Robert Pape, a University of Chicago professor specializing in international security and the director of the Chicago Project on Security and Threats, says the Paris summit is a good step but that terrorism experts should be invited.
That's because social media has become "the centerpiece" in spreading terrorism, Pape says.
"Social media offers opportunities to Islamic terrorists, to white supremacist terrorists, and even school shooters for the amplification of themselves, glory for themselves, in ways that no other media platform does."
The Sri Lankan government blamed local militant group National Thowheed Jamath for Sunday's massacre and said its members received international help.
ISIS claimed responsibility on Tuesday for the coordinated explosions, showing a video of the alleged attackers pledging allegiance to leader Abu Bakr al-Baghdadi. Pape says that is "almost surely the case," in line with the group's April declaration that it was beginning a campaign of vengeance against the international coalition that defeated their territorial entity in Iraq and Syria.

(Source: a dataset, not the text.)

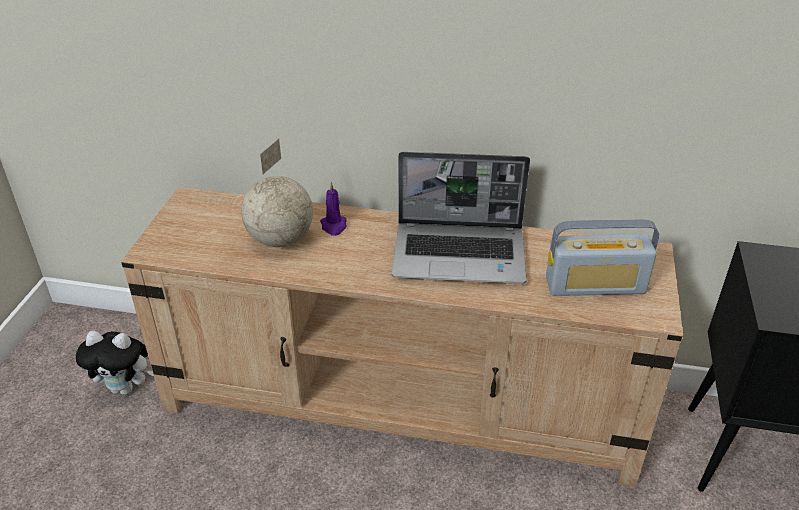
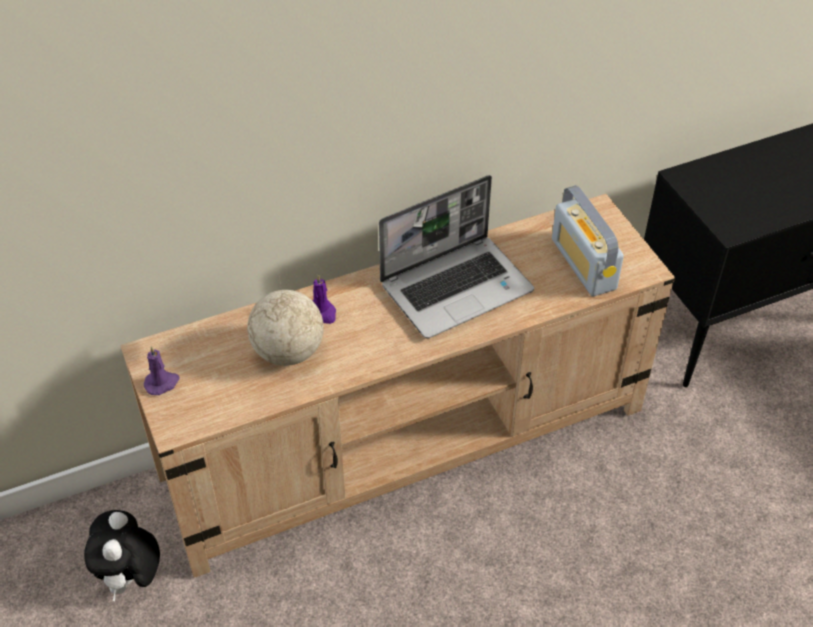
camera: 35 degrees left, 10 degrees up
(126, 388) = (131, 579): plush toy -> plush toy turned 120 degrees clockwise
(175, 220) = (162, 383): none -> purple candle
(595, 285) = (583, 264): radio -> radio turned 105 degrees clockwise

International terrorist groups commonly cooperate with local groups, Pape adds. Local suicide bombers carry out the international group's mission, and in return, they receive "glorification" from the videos, photos and stories the larger organization disseminates online, he says.
Raffaello Pantucci, a counterterrorism expert at the Royal United Services Institute, a think tank in London, says the trends of terrorism are grim. "The violence has become the message as opposed to a message which is being advanced using violence."